Une autre condition est la façon dont uke s’engage. À un niveau élevé, tori va « inviter » uke à
attaquer, l’aspirer puis le guider dans son propre mouvement sans que celui-ci ne puisse rien contrôler
(ceux qui ont servi d’uke à Tamura Sensei comprendront). Lorsque tori n’est pas encore à ce niveau,
uke se doit d’attaquer sincèrement, de façon non réelle mais réaliste, proportionnée au niveau de
pratique du partenaire et surtout, sans chercher à empêcher la réalisation de la technique. Il est
très facile de contrer une technique désignée par le professeur. C’est plus difficile lorsqu’on
ne sait pas à l’avance ce qui va se passer. De plus, cela n’a aucun intérêt si ce n’est
de gonfler son égo… Cela crée un rapport de force compétitif ou sportif qui n’a rien
à faire dans un budō. Et si on réfléchit un peu, sur le plan martial c’est ridicule. Dans
un combat de survie, la retenue, ou pire, l’immobilisme peuvent être mortels…
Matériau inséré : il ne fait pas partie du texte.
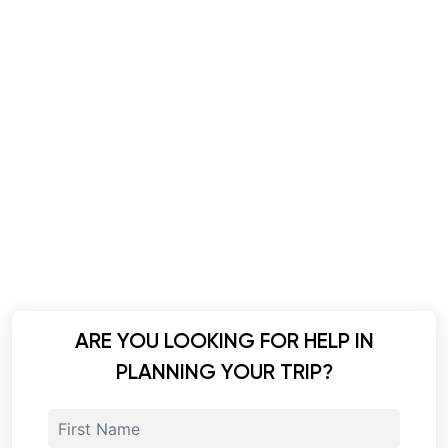
ARE YOU LOOKING FOR HELP IN
PLANNING YOUR TRIP?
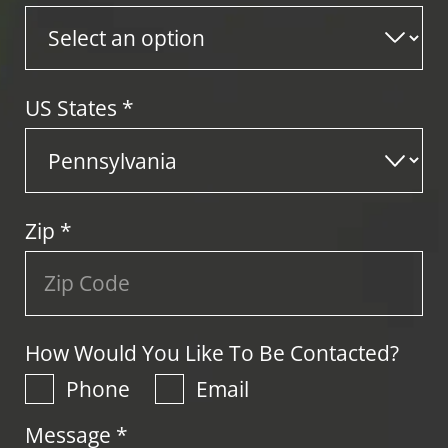
US States
*
Zip
*
How Would You Like To Be Contacted?
Phone
Email
Message *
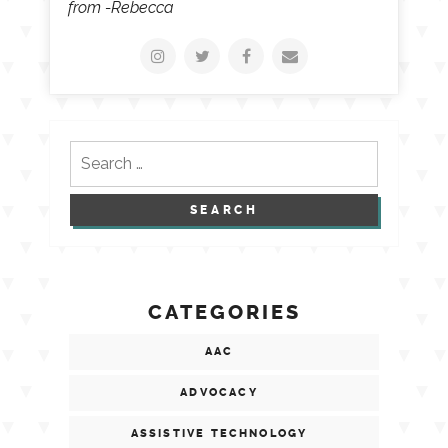
from -Rebecca
Search
for:
CATEGORIES
AAC
ADVOCACY
ASSISTIVE TECHNOLOGY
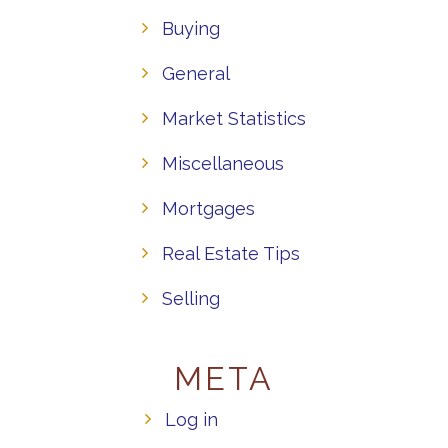
Buying
General
Market Statistics
Miscellaneous
Mortgages
Real Estate Tips
Selling
META
Log in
Le travail en ki no nagare va également développer la face cachée de l’apprentissage de l’aïkido
qui concerne le rôle d’uke. Le travail kihon apprend à uke la façon correct d’attaquer. Le travail
ki no nagare lui apprend à suivre lorsque, pris dans le mouvement, il va tenter de retrouver son
équilibre pour, éventuellement, inverser la situation (kaeshi waza) ou, quand cela n’est pas possible,
à gérer au mieux l’immobilisation ou la projection pour protéger son intégrité (ukemi). Cette
forme de travail plus dynamique va également développer l’endurance et la résistance.
Si ki no nagare doit être abordé très tôt dans la pratique, cela doit toujours être pratiqué
en complément du travail kihon sous peine de transformer l’apprentissage en vulgaire
training sportif qui masquera
difficilement... l’absence de kihon.